§ **Übungsaufgaben**
- A) Wie lautet der Spielbericht zwischen „Aber: Die Ecuadorianer“ und „Enner Valencia durchgehen wird.“ einschließlich, wenn du darin „Schienbein“ zu „Knöchel“ änderst?
- B) Warum wurde laut Spielbericht das erste Kopfballtor von Enner Valencia annulliert? Antworte in ein bis drei Sätzen.

§ **Gezeigter Text**
:::::

Katars Torwart Saad Alsheeb war bei einer Flanke aus dem Fünfmeterraum geeilt - und hatte den Beweis angetreten, dass man auch in der Wüste den Anschein erwecken kann, nach Trauben pflücken zu wollen. Alsheeb griff am Ball vorbei. Ein Ecuadorianer versuchte sich an einem Seitfallzieher, der Ball landete auf dem Kopf von Enner Valencia, und der nickte ein. Das war selbstredend ein Stimmungskiller, vor allem auf der Ehrentribüne: Einen mehr als 200 Milliarden Euro schweren Traum - so viel soll die WM grob geschätzt mindestens gekostet haben - sieht man eher ungern in 200 Sekunden platzen. Aber siehe: Nach dreiminütigem Zurückspulen wurde im Hintergrund einer Einstellung ein halber ecuadorianischer Unterschenkel gefunden, der unter Heranziehung der diversen Subparagraphen des Regelwerks eine Annullierung durch Abseits rechtfertigte.

Aber: Die Ecuadorianer brauchten nur noch ein weiteres Mal vors Tor zu kommen, um wieder und diesmal unanfechtbar in Führung zu gehen. Enner Valencia brach in den Strafraum ein, wurde von Torwart Alsheeb am Schienbein getroffen - und ging zu Boden. An der instinktiven Elfmeter-Entscheidung des italienischen Referees Orsato führte kein Weg vorbei. Valencia trat selbst an, schickte Alsheeb in die falsche Ecke und schob den Ball sicher zur Führung ins Tor (16.). Eine Viertelstunde später war der Stürmer von Fenerbahce Istanbul wieder präsent - und sorgte mit seinem zweiten Kopfballtreffer dafür, dass er in der Heimat nun als Emir Valencia und nicht mehr Enner Valencia durchgehen wird.

:::::

§ **Übungsmaterial**
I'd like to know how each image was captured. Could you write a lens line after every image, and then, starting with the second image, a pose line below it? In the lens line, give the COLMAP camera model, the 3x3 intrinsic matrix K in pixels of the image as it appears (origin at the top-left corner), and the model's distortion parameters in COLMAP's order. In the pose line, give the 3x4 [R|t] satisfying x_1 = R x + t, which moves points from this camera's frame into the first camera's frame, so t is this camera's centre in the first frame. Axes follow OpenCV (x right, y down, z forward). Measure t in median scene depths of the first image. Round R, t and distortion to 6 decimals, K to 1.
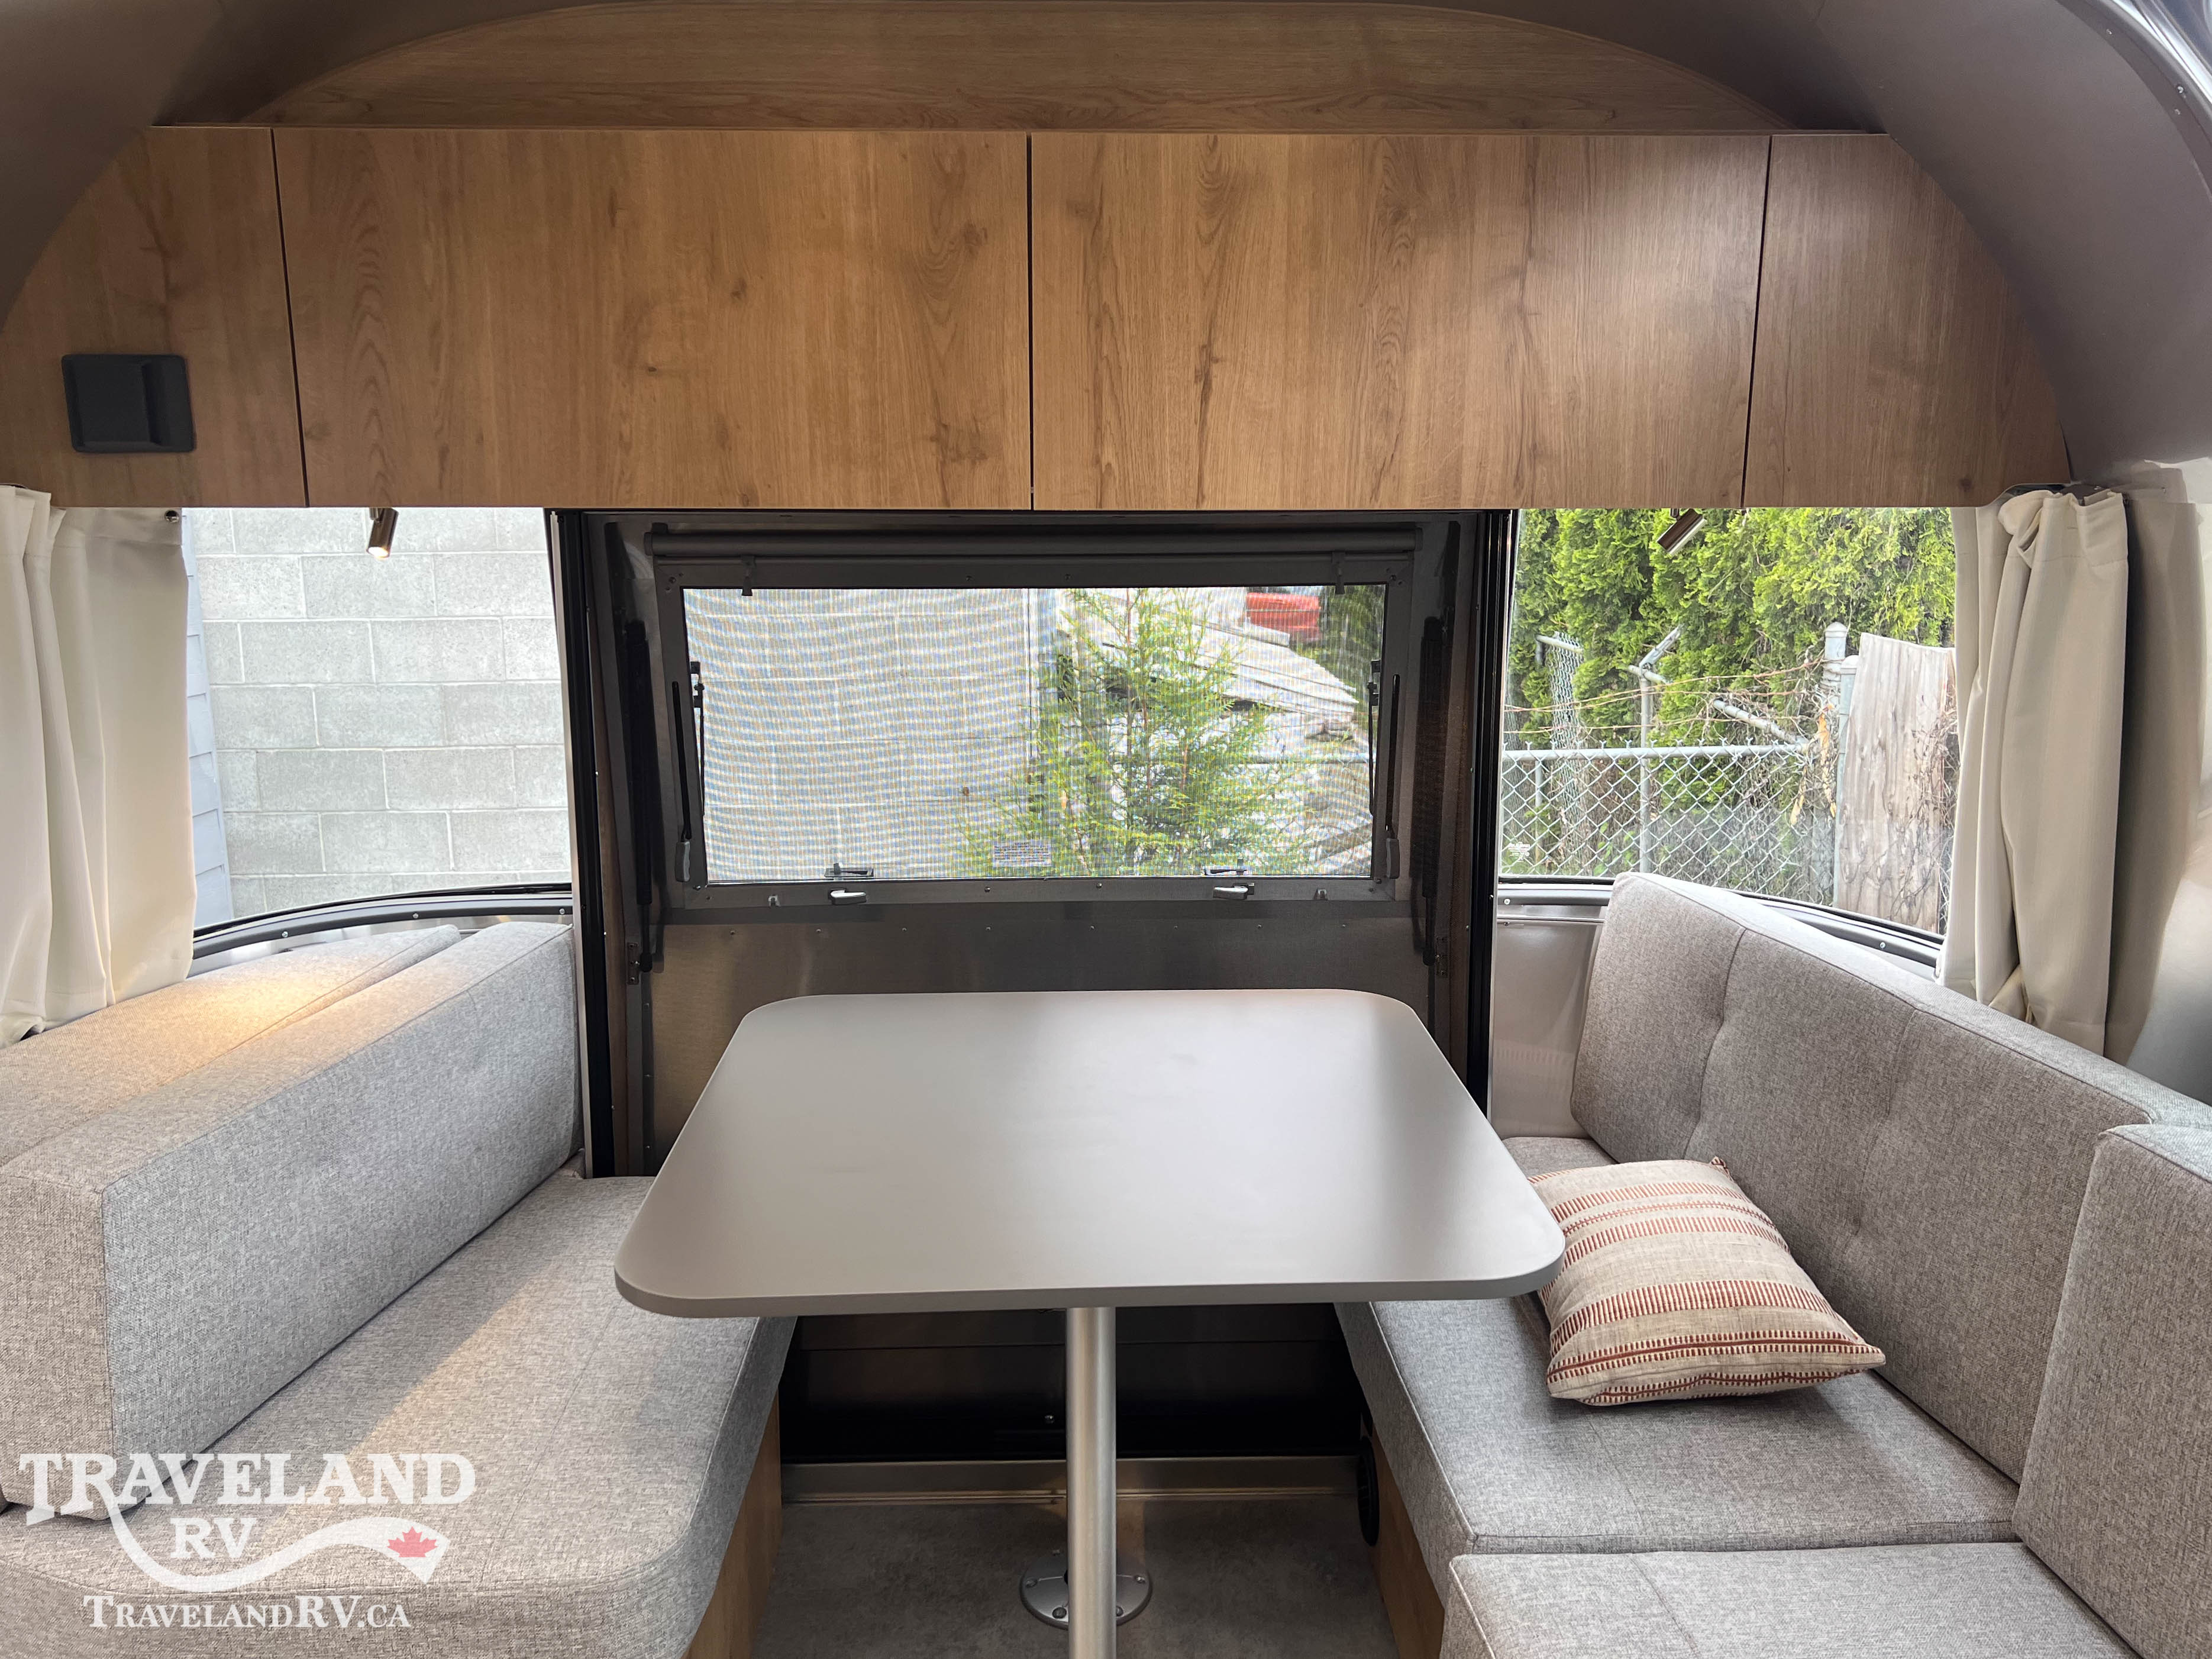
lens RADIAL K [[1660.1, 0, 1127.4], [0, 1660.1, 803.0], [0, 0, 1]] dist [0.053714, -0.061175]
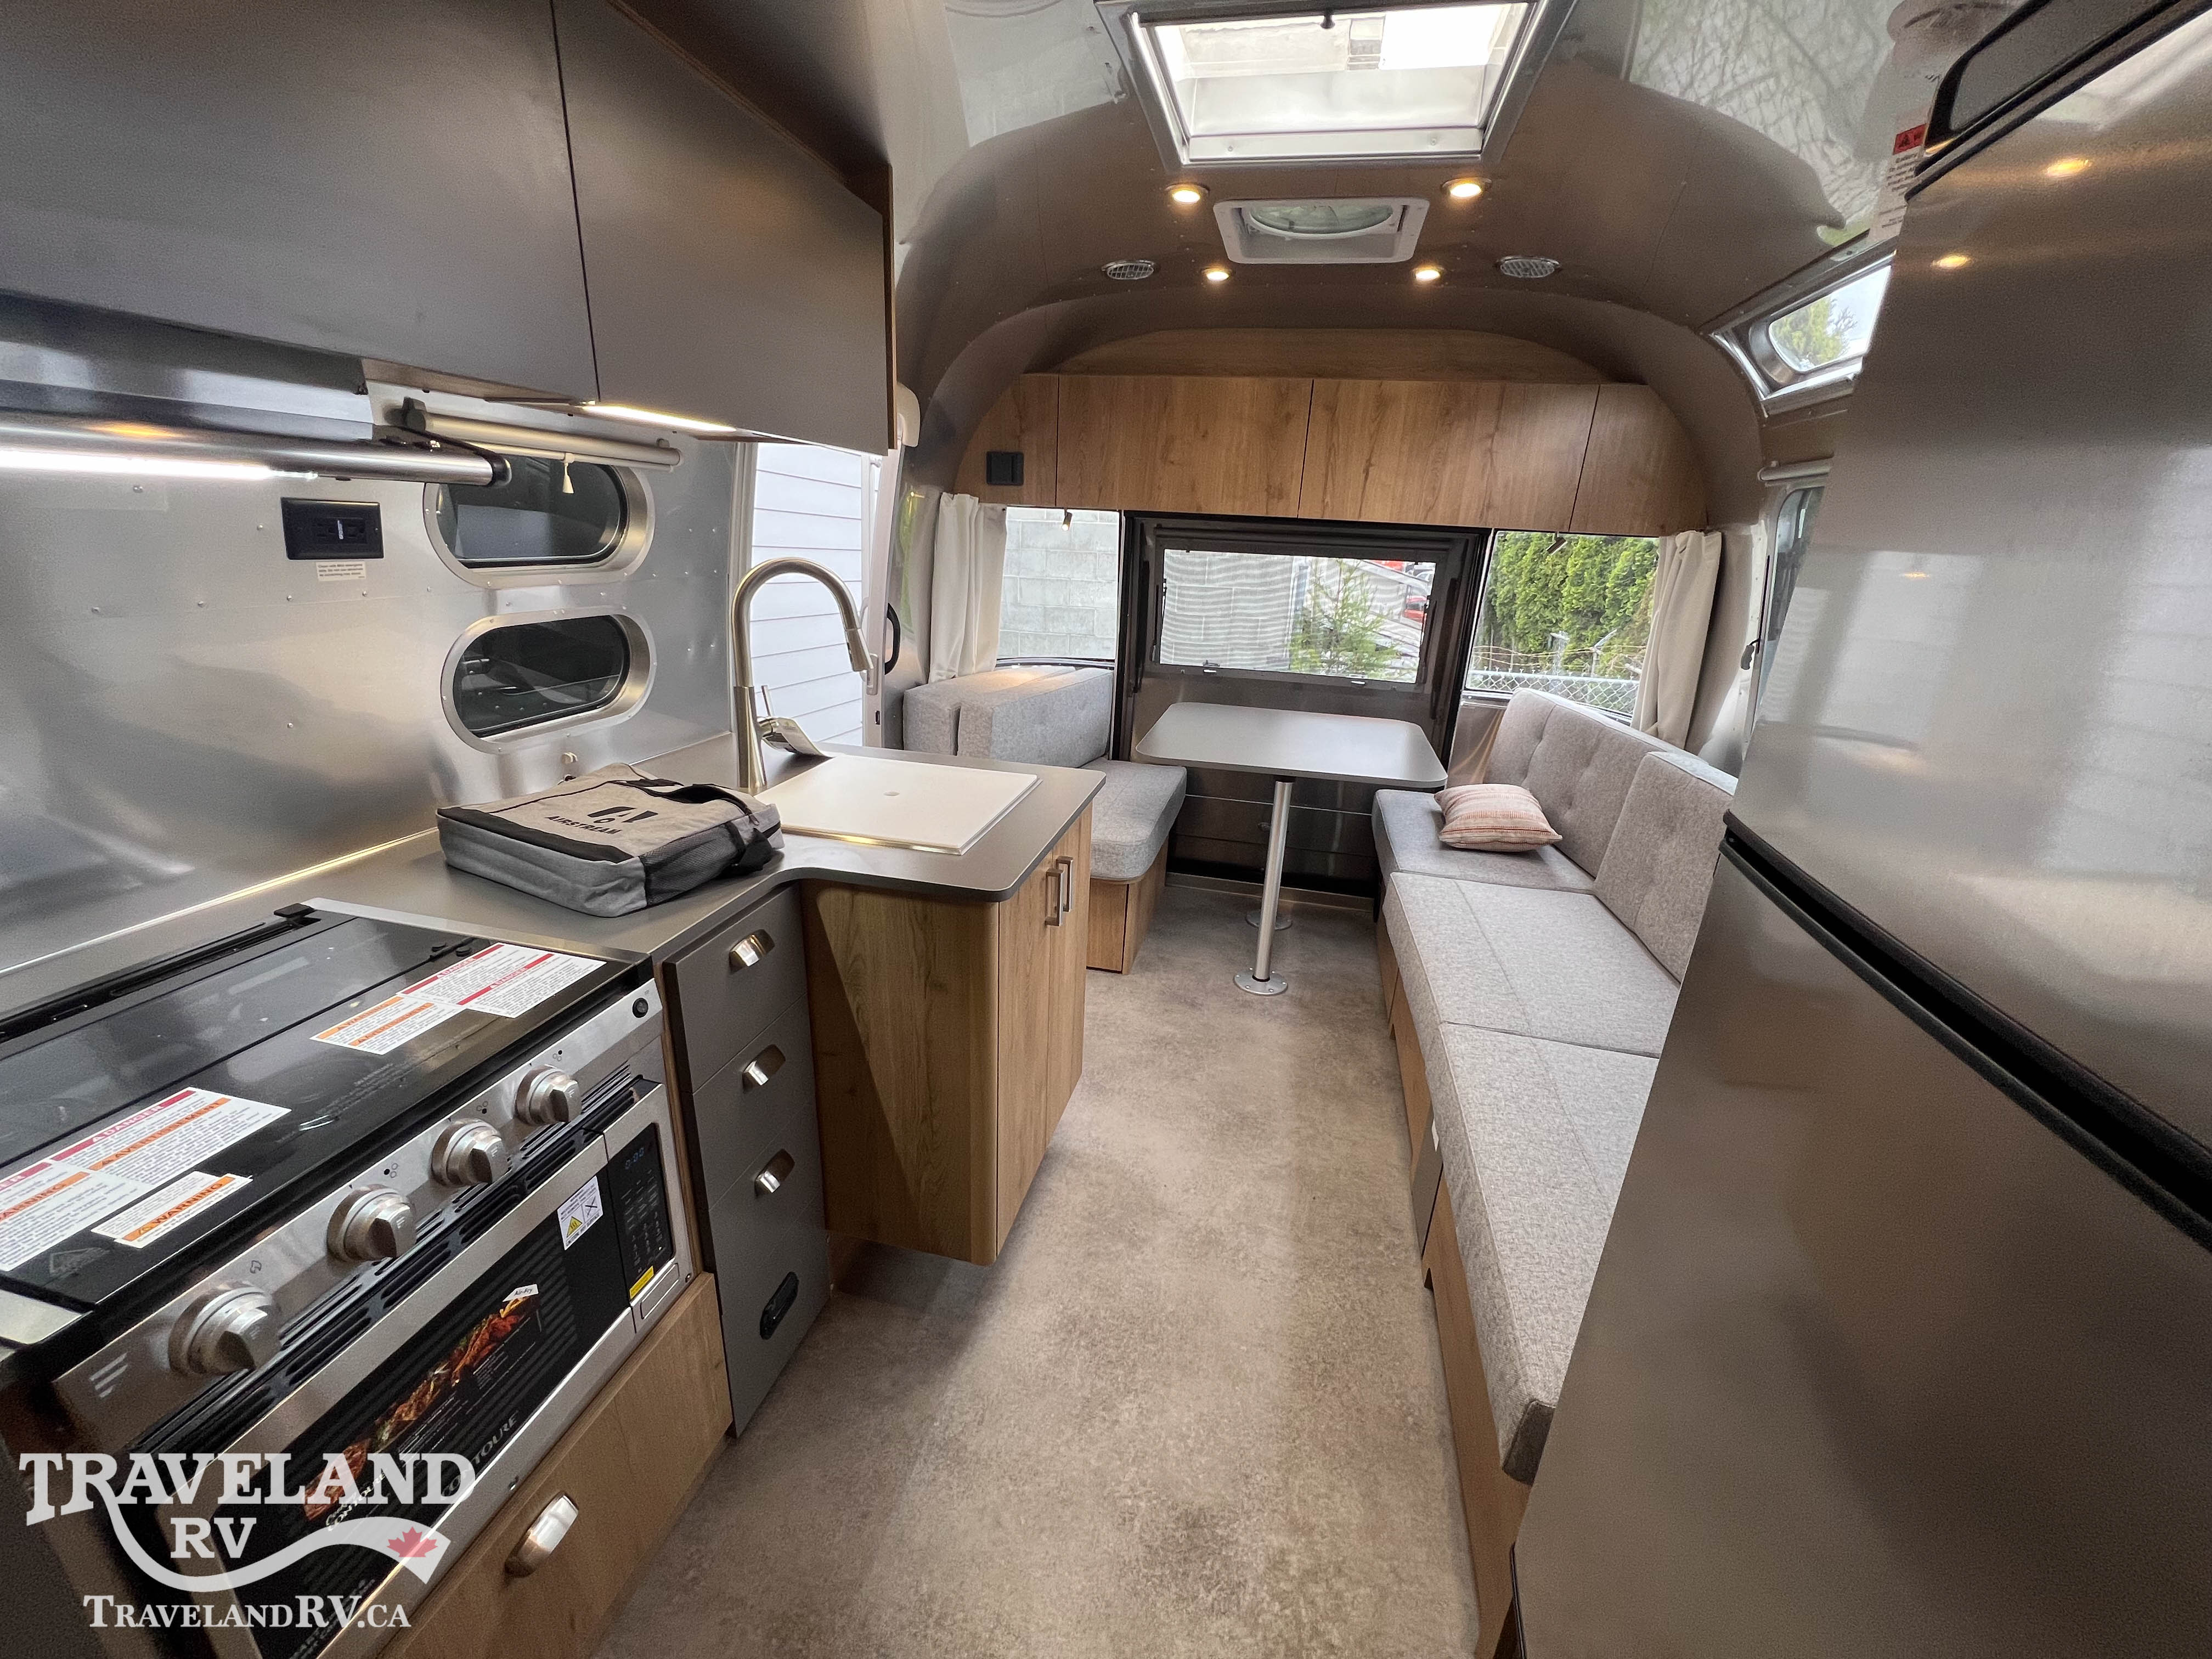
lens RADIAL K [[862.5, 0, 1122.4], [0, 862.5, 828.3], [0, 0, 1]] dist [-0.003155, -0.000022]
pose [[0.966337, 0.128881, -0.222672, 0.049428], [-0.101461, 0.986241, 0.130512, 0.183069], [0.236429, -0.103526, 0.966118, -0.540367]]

:::::

§ **Lösungen je Aufgabe**
- A)
Aber: Die Ecuadorianer brauchten nur noch ein weiteres Mal vors Tor zu kommen, um wieder und diesmal unanfechtbar in Führung zu gehen. Enner Valencia brach in den Strafraum ein, wurde von Torwart Alsheeb am Knöchel getroffen - und ging zu Boden. An der instinktiven Elfmeter-Entscheidung des italienischen Referees Orsato führte kein Weg vorbei. Valencia trat selbst an, schickte Alsheeb in die falsche Ecke und schob den Ball sicher zur Führung ins Tor (16.). Eine Viertelstunde später war der Stürmer von Fenerbahce Istanbul wieder präsent - und sorgte mit seinem zweiten Kopfballtreffer dafür, dass er in der Heimat nun als Emir Valencia und nicht mehr Enner Valencia durchgehen wird.

- B) Nach dreiminütigem Zurückspulen fand man im Hintergrund einer Einstellung einen halben ecuadorianischen Unterschenkel. Unter Heranziehung der Subparagraphen des Regelwerks rechtfertigte dieser eine Annullierung wegen Abseits.